You are likely experiencing a sleep manifestation of deeper processes in the brain and nervous system.
But there’s good news. Since nightmares are tied to measurable systems—nervous system activation, REM activity, emotional memory—they can be changed. They are not fate.
A review of nine controlled studies found that nightmare-focused treatments produced large to very large improvements in nightmare frequency (Lancee et al., 2008). Imagery rehearsal therapy holds the highest recommendation level from the American Academy of Sleep Medicine as the treatment of choice for nightmare disorder (Albanese et al., 2022).
References
- Albanese, M., Liotti, M., Cornacchia, L., & Mancini, F. (2022). Nightmare rescripting: Using imagery techniques to treat sleep disturbances in post-traumatic stress disorder. Frontiers in Psychiatry, 13, 866144.
- Germain, A., & Zadra, A. (2009). Dreams and nightmares in PTSD. In L. R. Squire (Ed.), Encyclopedia of Neuroscience (Vol. 3, pp. 655–661). Oxford: Academic Press/Elsevier.

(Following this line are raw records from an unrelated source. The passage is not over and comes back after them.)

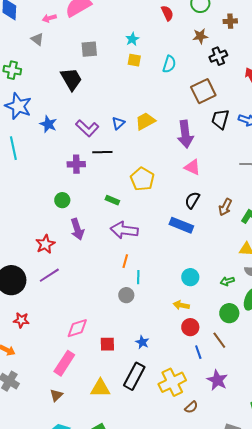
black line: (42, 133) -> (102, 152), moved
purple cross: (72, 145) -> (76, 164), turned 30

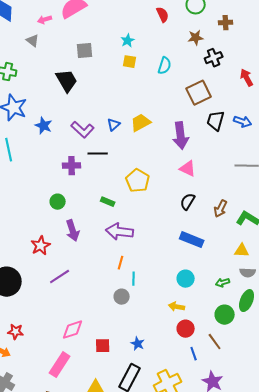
blue rectangle: (181, 225) -> (192, 240), moved
purple line: (49, 275) -> (60, 277), moved
red star: (21, 320) -> (16, 332), moved

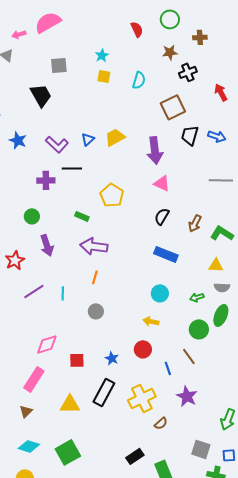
cyan line: (134, 279) -> (63, 293), moved
red circle: (186, 329) -> (143, 349), moved

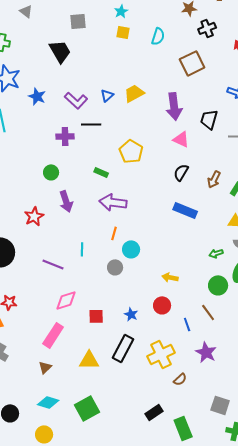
black trapezoid: (190, 135) -> (209, 119), moved
purple line: (34, 291) -> (53, 264), moved, turned 55
cyan circle: (160, 293) -> (131, 249), moved

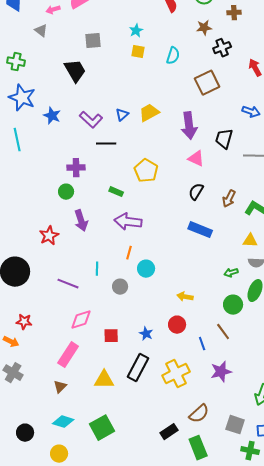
purple cross: (65, 136) -> (76, 168), moved
gray circle: (115, 267) -> (120, 287), moved
purple star: (206, 352) -> (221, 372), turned 30
brown semicircle: (180, 379) -> (199, 414), moved, size x1.5

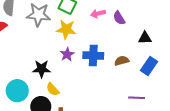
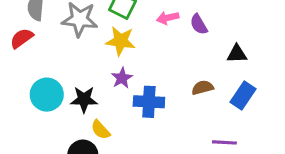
blue cross: (93, 55) -> (149, 102), moved
cyan circle: (17, 91) -> (47, 95), moved

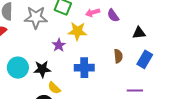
yellow star: (121, 41) -> (77, 31), moved
purple star: (122, 78) -> (59, 45), moved
brown semicircle: (202, 88) -> (118, 56), turned 104

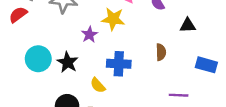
blue rectangle: (145, 59) -> (206, 65), moved, turned 72
black star: (42, 69) -> (68, 62), turned 30
yellow semicircle: (54, 88) -> (98, 85), moved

- Hasler, B. P., & Germain, A. (2009). Correlates and treatments of nightmares in adults. Sleep Medicine Clinics, 4(4), 507–517.
- Krakow, B., Johnston, L., Melendrez, D., Hollifield, M., Warner, T. D., Chavez-Kennedy, D., & Herlan, M. J. (2001). An open-label trial of evidence-based cognitive behavior therapy for nightmares and insomnia in crime victims with PTSD. American Journal of Psychiatry, 158(12), 2043–2047.

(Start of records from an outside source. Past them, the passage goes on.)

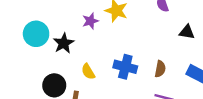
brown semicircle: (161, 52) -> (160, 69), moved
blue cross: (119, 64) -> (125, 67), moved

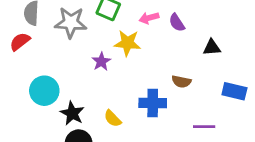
black star: (64, 43) -> (72, 113), moved
brown semicircle: (160, 69) -> (181, 82), moved, turned 105

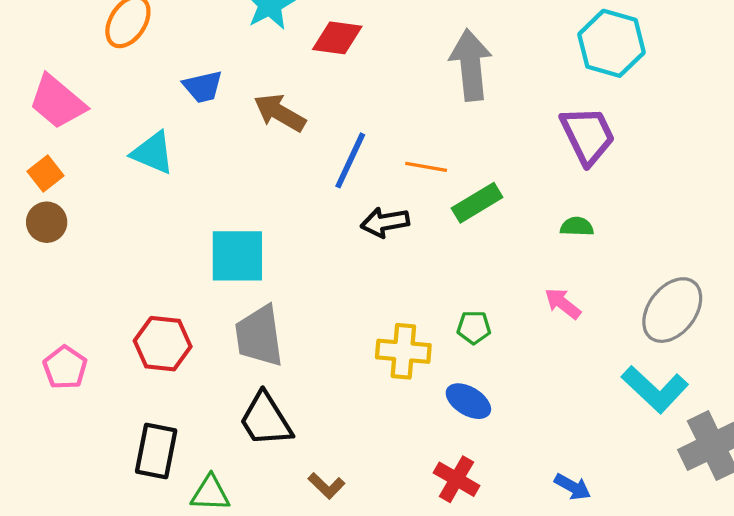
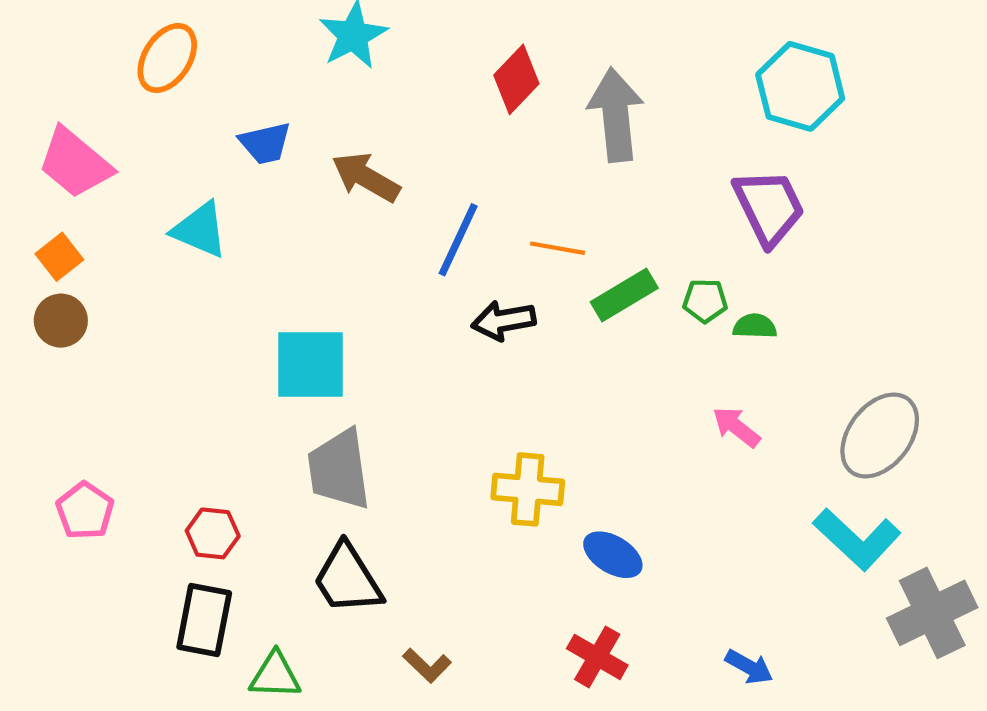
red diamond: (337, 38) -> (516, 79), moved, turned -54
green pentagon: (474, 327) -> (705, 301), moved
red hexagon: (163, 344) -> (213, 533), moved, size x0.7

- Lancee, J., Spoormaker, V. I., Krakow, B., & van den Bout, J. (2008). A systematic review of cognitive-behavioral treatment for nightmares. Journal of Clinical Sleep Medicine, 4(5), 475–480.
- Rothbaum, B. O., & Mellman, T. A. (2001). Dreams and exposure therapy in PTSD. Journal of Traumatic Stress, 14(3), 481–490.
- Spoormaker, V. I., Schredl, M., & van den Bout, J. (2006). Nightmares: From anxiety symptom to sleep disorder. Sleep Medicine Reviews, 10(1), 19–31.
- Wittmann, L., Schredl, M., & Kramer, M. (2007). Dreaming in posttraumatic stress disorder: A critical review. Psychotherapy and Psychosomatics, 76(1), 25–39.